Direito, política, cultura e qualquer coisa além disso estão na superestrutura. E muito embora infra e super não sejam a mesma coisa, estão umbilicalmente relacionadas a partir de um importante determinismo protagonizado pela primeira. Segundo Marx, são os processos econômicos formados pelos modos de produção que originam os valores que por sua vez os sustentam a partir daí, criando o efeito de que as consequências dos processos produtivos dos homens seriam, na verdade, a sua origem.

 

Esse argumento é formulado primeiro em A Ideologia Alemã e, depois, em Contribuição à Crítica da Economia Política. Interessava a Marx particularmente o potencial sistematizador dos ideólogos do seu tempo diante da ascensão burguesa civilizatória que convertia as ilusões da classe dominante em representações coletivas e justificava, ao mesmo tempo, as brutais desigualdades do sistema capitalista e o empreendimento neocolonialista sobre os continentes africano e asiático.

 

Ideologia é isso. Um valor que perpassa as diferentes classes sociais, aliena os sujeitos do seu protagonismo e naturaliza condições que, na verdade, foram historicamente construídas. É o que explica a submissão do homem ao trabalho industrial: injusto, degradante, objetificante. Mas, antes disso, algo o sustenta e precede as suas condições: “o trabalho dignifica o homem” é o axioma que habita a sociedade como um todo, apesar de favorecer somente uma pequena parcela dela. Sob a roupagem da Moral ou do Direito, a ideologia garante, junto ao Estado, os valores que mantêm a dominação como algo justo e compreensível.

 

Durante a Guerra Fria, a partir dos anos 1950, a “ideologia” habitou o imaginário ocidental como algo perverso e, no limite, subversivo. Confundida com as utopias, a ideologia passou a caracterizar o “perigo vermelho” que vinha do lado de lá do Muro de Berlim. Joseph McCarthy, senador republicano por Wisconsin, virou referência mundial na caça aos propagadores da “ideologia comunista” nos EUA.

 

Verdade seja dita, os próprios movimentos de resistência e contestação do período passaram a utilizar o termo como referência para denominar quaisquer forças contrassistêmicas.
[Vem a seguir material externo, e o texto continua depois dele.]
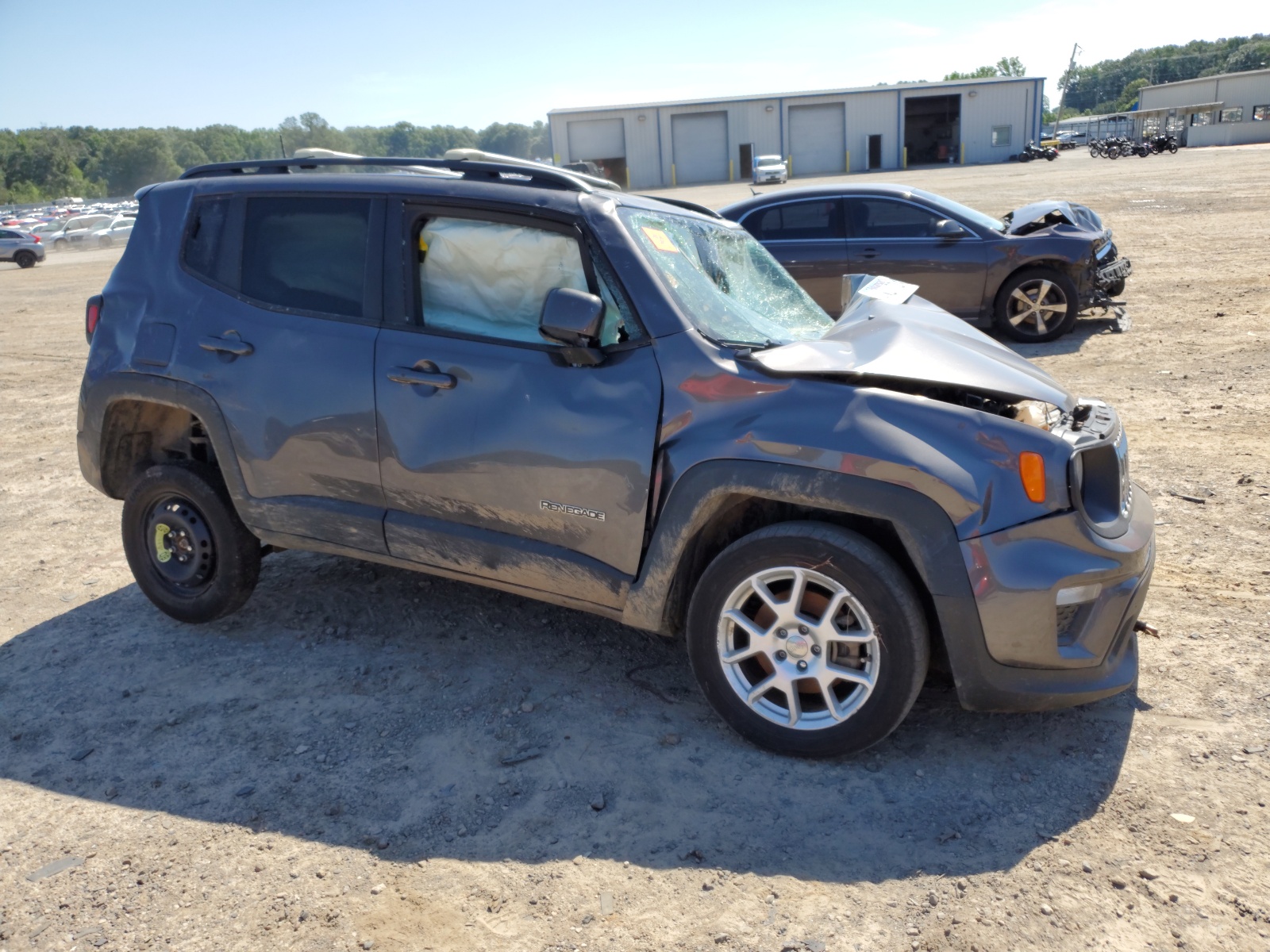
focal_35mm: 26
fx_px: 954
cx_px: 635
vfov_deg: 53.1
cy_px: 476
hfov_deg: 67.3
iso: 50
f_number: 1.5
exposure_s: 1/2500
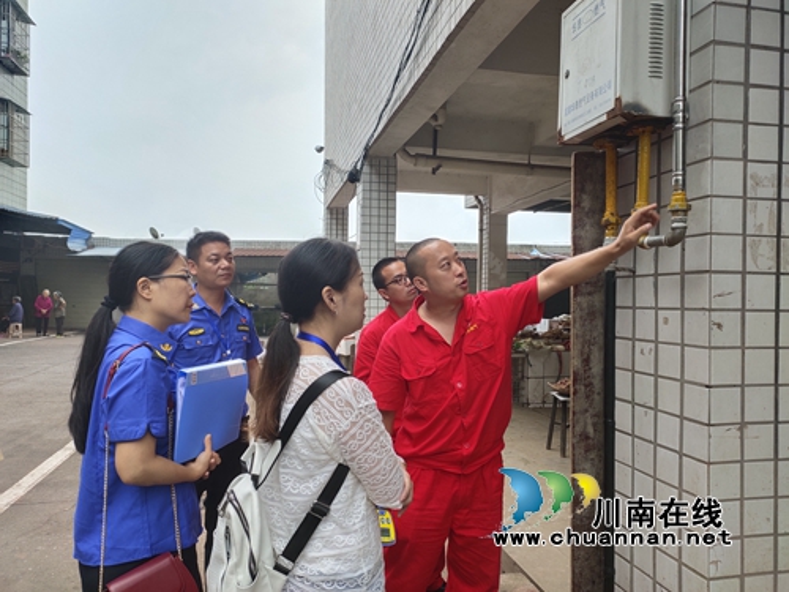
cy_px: 296
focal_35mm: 23
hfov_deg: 73.9
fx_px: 524
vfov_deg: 58.9
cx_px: 394
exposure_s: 1/5677
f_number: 1.79
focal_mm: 4.76
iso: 56
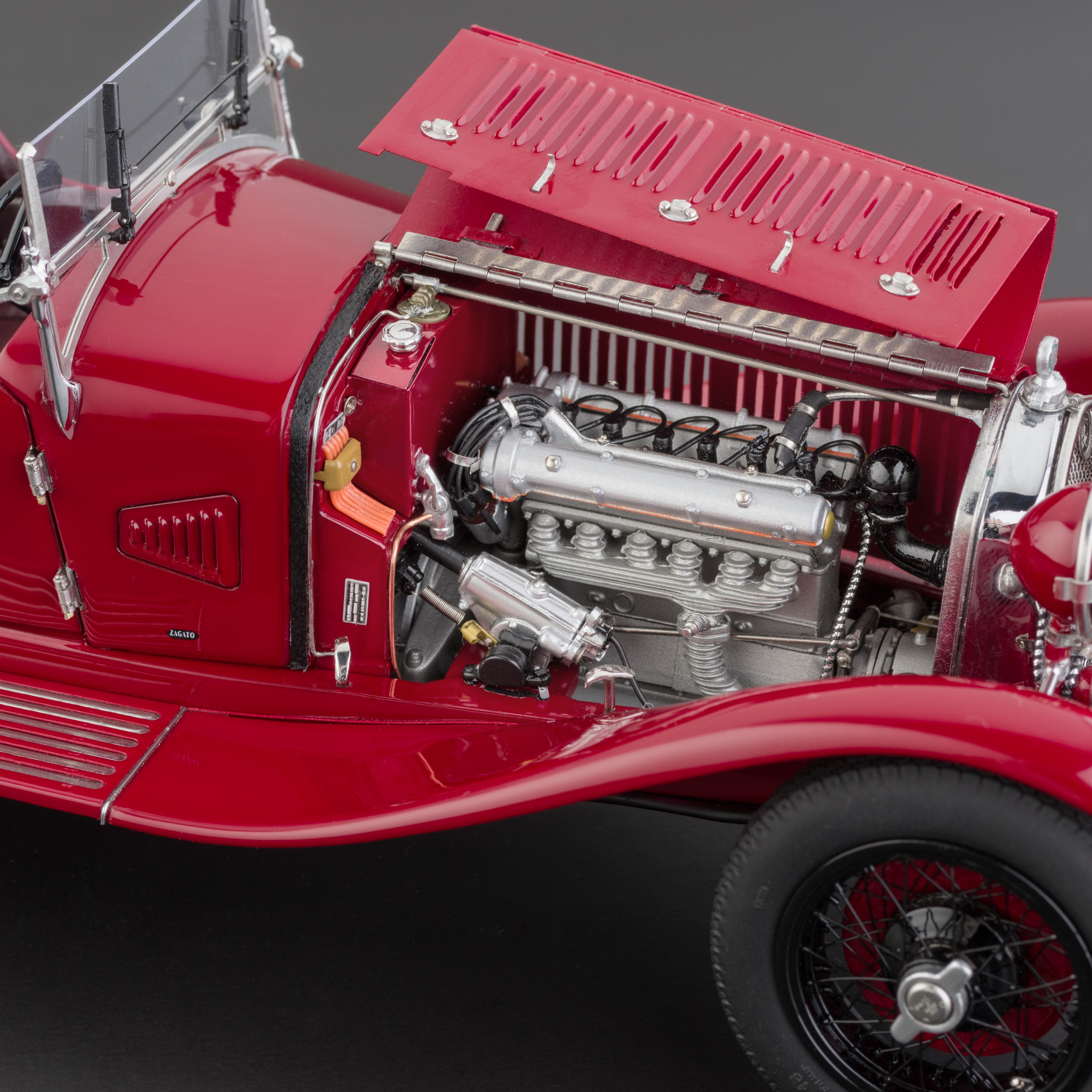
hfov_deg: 18.1
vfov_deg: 18.1
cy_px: 546
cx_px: 623
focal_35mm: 96
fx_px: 3426
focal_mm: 50
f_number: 13
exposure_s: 1/125
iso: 100
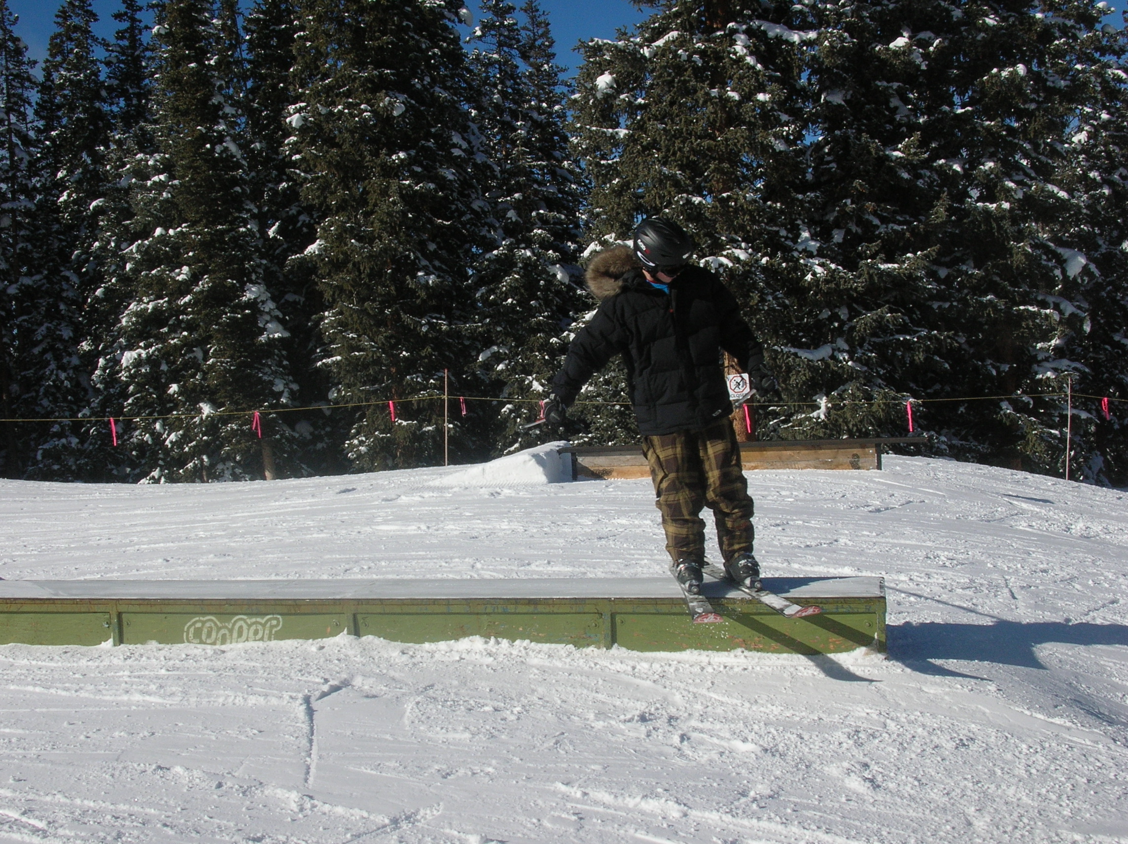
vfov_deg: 32.1
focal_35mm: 45
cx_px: 564
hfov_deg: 42.1
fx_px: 1465
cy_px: 422
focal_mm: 7.5
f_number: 6.2
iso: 50
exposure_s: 1/570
Foi o que levou Michel Foucault a rejeitá-lo, por considerar “ideologia” algo abstrato demais para definir a oposição ao poder.

 

Mais de meio século depois de McCarthy, a ideologia retornou como um novo fantasma que assombra não apenas a paranoia anticomunista, até agora não completamente sepultada mesmo com a derrocada da União Soviética, mas a rejeição às conquistas sociais de grupos minoritários não privilegiados pelo socialismo tradicional, como negros, mulheres, homo e transexuais. Nas aparências, o racismo e a pobreza, por exemplo, são um problema grave, o que não impede que a negação à política de cotas e a programas como o Bolsa Família tenha peso significativo numa sociedade fundamentalmente meritocrática.

 

Acontece mais ou menos o mesmo com a homofobia. Muito embora não se reconheça como homofóbico, o brasileiro busca na “ideologia” um recurso retórico que desnaturaliza práticas não-hétero para deslegitimá-las. Vem daí a velha prática argumentativa do sujeito que não é homofóbico, mas… Mas distribuir cartilhas sobre o tema na escola, não. Mas andar de mãos dadas na rua, não. Mas casamento, não. E por quê? Porque é “ideologia”. Porque é contra “a ordem natural das coisas”.

 

Sob essa máscara de uma ciência moral, a homofobia passa tranquilamente pelo espaço público sem ser notada e a artimanha da ideologização torna-se quase uma compulsão. Cairiam de costas os indignados com a “ascensão da ideologia”, seja ela de gênero ou de raça, se soubessem que o seu discurso é, a rigor e por excelência, ideológico.

 

Por fim, nem De Tracy, Comte, Durkheim ou Marx. No neomacartismo do século XXI, a ideologia tornou-se apenas um delírio que esconde os mais íntimos preconceitos alimentados pela intolerância antiprogressista que já não cabe mais no recalque.